- _Tasks for this exercise_:
1 – According to the foreword below, at which theater was the narrator playing Lincoln?
2 – List every person named in the foreword below.
3 – Write a continuation of the foreword about the Lincoln ears, picking up after its final sentence.

Text: Begin

Foreword


 

Irecall once needing a pair of ears for Abraham Lincoln. I didn’t know if such a thing could be done,
but I figured Dick Corson would, so I called.

“You want what?”

“Ears,” I said. “For Lincoln. I’m doing Abe for the Phoenix Theatre—you know, Sherwood’s play, and I’m working out the makeup.”

“And you need ears.”

“Yes, they were very big. Enormous, when you think about it,” I said. “I figure without the ears it won’t come out right.”

“But with them …?”

“Yeah.”

“Why don’t you come on over?”

Dick always had a sense of humor about me. We became friends after he helped carry a table to the theatre in Lakeside, Ohio, when I needed help and couldn’t get it. That was many years ago.

“Now, let me explain, Hal, that I’ve never done ears like this before. It can be done, of course, but I’m not sure that it has been. There’s not a lot of call for big ears, you know. There’s a little casting problem, you see—undercuts and all that. How did you want to attach them?”

“I figured I’d just slip them over mine. Like mittens.”

“Had you planned to glue them on?”

“Yeah. Once I slip them on, I’ll glue them so they can’t fall off. Actually, you shouldn’t notice them much because his hair came out over them a lot. They shouldn’t be grotesque.”

“Just large.”

“In case someone notices.”

“I see.”

Patiently he toiled over those ears. Then one night he called me. “Would you like to come down and slip them on?” I did, and they worked beautifully. It was the touch that made the makeup work, although I doubt very many people were aware of them. But Dick and I were enormously proud of them, and they made the makeup work so well in close-up that on the night we closed, the other actors in the cast waited in a local bar for me to take off the makeup so they could remember what I looked like.

Text: End
Record set: Begin

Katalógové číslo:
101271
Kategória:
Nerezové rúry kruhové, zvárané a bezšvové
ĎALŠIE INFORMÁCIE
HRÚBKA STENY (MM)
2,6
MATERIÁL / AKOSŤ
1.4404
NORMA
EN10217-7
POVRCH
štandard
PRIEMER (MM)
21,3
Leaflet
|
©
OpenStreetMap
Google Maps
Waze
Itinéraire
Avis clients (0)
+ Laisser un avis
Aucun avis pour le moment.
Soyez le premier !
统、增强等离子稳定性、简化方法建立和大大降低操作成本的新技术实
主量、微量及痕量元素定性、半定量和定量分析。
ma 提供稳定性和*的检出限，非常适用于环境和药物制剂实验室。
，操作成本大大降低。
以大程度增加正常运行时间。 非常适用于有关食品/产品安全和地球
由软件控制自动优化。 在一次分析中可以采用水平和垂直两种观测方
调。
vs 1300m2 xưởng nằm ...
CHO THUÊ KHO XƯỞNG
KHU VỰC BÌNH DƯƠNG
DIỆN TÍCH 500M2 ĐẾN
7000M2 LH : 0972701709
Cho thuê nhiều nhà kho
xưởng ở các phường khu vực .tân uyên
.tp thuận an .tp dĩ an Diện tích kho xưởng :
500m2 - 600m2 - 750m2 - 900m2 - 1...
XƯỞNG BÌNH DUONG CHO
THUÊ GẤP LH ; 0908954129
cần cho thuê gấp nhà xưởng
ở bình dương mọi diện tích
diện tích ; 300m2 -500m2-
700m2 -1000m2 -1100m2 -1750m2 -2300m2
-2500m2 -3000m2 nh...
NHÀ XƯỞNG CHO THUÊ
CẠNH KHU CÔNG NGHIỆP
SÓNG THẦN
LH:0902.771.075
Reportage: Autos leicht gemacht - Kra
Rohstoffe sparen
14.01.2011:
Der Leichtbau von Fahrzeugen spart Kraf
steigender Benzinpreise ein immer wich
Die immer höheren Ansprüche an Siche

Record set: End
Record set: Begin

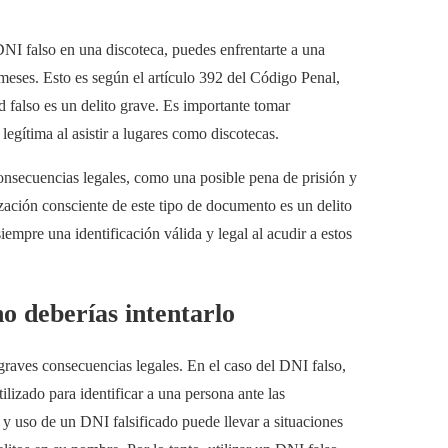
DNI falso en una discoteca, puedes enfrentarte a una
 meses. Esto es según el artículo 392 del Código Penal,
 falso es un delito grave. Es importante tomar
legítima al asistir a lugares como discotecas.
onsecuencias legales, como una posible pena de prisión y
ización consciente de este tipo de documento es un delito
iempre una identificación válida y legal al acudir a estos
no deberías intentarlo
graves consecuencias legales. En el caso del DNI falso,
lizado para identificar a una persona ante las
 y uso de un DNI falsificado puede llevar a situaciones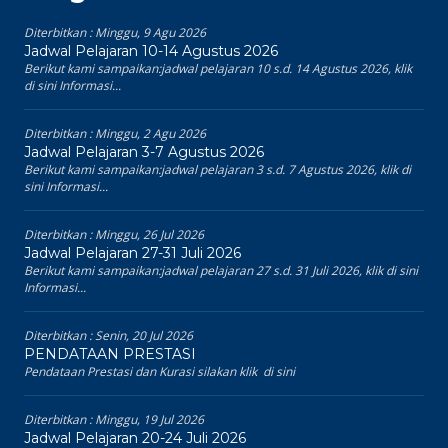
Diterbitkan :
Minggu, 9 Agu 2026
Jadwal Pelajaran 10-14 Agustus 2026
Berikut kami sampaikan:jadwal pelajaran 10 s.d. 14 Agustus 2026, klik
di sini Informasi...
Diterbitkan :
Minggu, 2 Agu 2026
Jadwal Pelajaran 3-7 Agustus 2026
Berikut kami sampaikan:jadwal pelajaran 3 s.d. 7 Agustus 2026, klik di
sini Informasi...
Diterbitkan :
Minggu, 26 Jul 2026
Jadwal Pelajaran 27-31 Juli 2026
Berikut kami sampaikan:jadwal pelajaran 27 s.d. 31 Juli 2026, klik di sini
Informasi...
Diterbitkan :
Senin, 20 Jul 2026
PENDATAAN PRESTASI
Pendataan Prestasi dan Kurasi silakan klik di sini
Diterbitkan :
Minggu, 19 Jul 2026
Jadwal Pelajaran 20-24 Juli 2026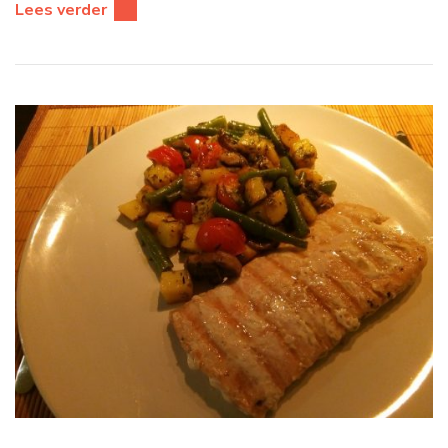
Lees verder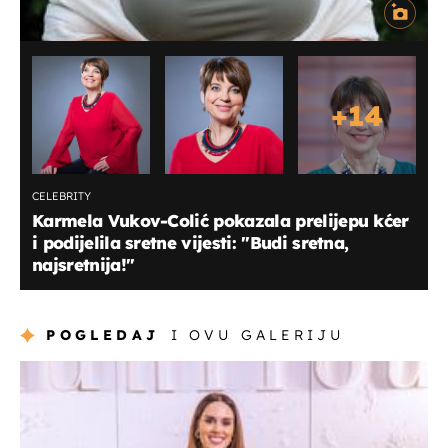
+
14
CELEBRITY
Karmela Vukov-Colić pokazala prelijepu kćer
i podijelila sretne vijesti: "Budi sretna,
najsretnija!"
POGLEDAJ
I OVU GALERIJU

Record set: End

- _Task results_:
1 – The Phoenix Theatre.

2 – Abraham Lincoln, Dick Corson, Sherwood, Hal

3 –
Makeup requires patience. Corson was a patient man, a meticulous man, who went about his work with the care and thought of a scientist. He was multitalented and has used many of them in creating his books—Stage Makeup, Fashions in Hair, Fashions in Eyeglasses, and Fashions in Makeup. He took most of the photographs, did the intricate drawings, experimented on himself and his friends to get the many character effects, and he was a performer himself and understood the nature of the problems actors face on the stage. He was one of those totally dedicated people you sometimes meet or know in your life who make you feel that it’s worthwhile to keep trying to do better.

It’s been a great pleasure to see his book on makeup become established as the standard one in use wherever I go, knowing something of the toil that went to make it. In the early days when I was creating Mark Twain makeup he would come to see the show and we would discuss its effectiveness and how it could be improved. His eye I could depend on.

He’s written the best book around on the subject. To all you actors who don’t feel right unless you have the ears on, trust in Dick.